• [THE INPUT]
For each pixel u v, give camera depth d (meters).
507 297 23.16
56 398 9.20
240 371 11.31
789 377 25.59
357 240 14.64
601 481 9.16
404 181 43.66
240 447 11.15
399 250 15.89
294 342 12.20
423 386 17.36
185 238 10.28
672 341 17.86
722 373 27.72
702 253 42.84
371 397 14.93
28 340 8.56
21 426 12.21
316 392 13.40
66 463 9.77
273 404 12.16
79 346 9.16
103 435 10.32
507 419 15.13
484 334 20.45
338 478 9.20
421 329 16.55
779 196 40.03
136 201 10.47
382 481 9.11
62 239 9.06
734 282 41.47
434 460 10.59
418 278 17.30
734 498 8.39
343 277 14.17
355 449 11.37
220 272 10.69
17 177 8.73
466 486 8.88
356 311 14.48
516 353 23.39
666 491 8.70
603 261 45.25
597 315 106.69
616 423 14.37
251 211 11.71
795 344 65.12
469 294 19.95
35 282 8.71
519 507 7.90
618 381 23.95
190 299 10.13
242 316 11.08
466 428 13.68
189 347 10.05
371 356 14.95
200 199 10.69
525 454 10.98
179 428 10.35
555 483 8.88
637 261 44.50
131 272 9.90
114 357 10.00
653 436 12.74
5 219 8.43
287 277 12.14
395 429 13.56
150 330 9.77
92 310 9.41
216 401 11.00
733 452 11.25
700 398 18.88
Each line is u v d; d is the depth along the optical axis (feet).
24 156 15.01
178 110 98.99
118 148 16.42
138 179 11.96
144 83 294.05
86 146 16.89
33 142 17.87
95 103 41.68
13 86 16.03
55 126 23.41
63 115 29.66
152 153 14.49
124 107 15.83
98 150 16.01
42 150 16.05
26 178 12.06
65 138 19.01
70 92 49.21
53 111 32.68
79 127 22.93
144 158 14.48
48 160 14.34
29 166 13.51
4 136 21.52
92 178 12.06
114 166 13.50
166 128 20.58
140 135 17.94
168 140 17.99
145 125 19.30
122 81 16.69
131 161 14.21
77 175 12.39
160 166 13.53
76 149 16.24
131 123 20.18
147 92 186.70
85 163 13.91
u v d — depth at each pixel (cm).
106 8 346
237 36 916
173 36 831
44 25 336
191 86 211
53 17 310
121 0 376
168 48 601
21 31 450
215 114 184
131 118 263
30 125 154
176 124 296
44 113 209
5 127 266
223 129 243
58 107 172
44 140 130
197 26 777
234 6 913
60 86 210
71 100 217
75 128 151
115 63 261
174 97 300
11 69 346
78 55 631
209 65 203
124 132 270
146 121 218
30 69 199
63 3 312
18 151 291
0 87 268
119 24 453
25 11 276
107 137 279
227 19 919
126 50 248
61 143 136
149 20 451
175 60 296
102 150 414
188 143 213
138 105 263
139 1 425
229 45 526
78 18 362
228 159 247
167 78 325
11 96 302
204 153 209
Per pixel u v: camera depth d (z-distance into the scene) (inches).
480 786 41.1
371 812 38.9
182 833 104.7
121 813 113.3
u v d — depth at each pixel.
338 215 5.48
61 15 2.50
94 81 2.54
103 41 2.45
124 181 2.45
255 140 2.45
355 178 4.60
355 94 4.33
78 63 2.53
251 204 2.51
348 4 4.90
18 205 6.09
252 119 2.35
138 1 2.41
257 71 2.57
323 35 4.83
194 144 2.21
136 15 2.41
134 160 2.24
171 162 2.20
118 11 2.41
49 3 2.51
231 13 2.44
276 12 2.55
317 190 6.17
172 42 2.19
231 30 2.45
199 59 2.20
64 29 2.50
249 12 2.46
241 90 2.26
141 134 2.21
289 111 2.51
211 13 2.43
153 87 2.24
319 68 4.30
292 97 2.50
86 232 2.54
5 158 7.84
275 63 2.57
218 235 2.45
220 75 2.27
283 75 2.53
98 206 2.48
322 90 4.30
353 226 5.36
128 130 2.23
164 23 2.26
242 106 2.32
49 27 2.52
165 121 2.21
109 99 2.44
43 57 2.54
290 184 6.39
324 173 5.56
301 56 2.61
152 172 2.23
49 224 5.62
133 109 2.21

• [TASK PROMPT] All that should be written out is the stretch of lines above between the one holding "48 160 14.34" and the one holding "182 833 104.7", inclusive, exactly as given.

• [TASK ANSWER]
48 160 14.34
29 166 13.51
4 136 21.52
92 178 12.06
114 166 13.50
166 128 20.58
140 135 17.94
168 140 17.99
145 125 19.30
122 81 16.69
131 161 14.21
77 175 12.39
160 166 13.53
76 149 16.24
131 123 20.18
147 92 186.70
85 163 13.91
u v d — depth at each pixel (cm).
106 8 346
237 36 916
173 36 831
44 25 336
191 86 211
53 17 310
121 0 376
168 48 601
21 31 450
215 114 184
131 118 263
30 125 154
176 124 296
44 113 209
5 127 266
223 129 243
58 107 172
44 140 130
197 26 777
234 6 913
60 86 210
71 100 217
75 128 151
115 63 261
174 97 300
11 69 346
78 55 631
209 65 203
124 132 270
146 121 218
30 69 199
63 3 312
18 151 291
0 87 268
119 24 453
25 11 276
107 137 279
227 19 919
126 50 248
61 143 136
149 20 451
175 60 296
102 150 414
188 143 213
138 105 263
139 1 425
229 45 526
78 18 362
228 159 247
167 78 325
11 96 302
204 153 209
Per pixel u v: camera depth d (z-distance into the scene) (inches).
480 786 41.1
371 812 38.9
182 833 104.7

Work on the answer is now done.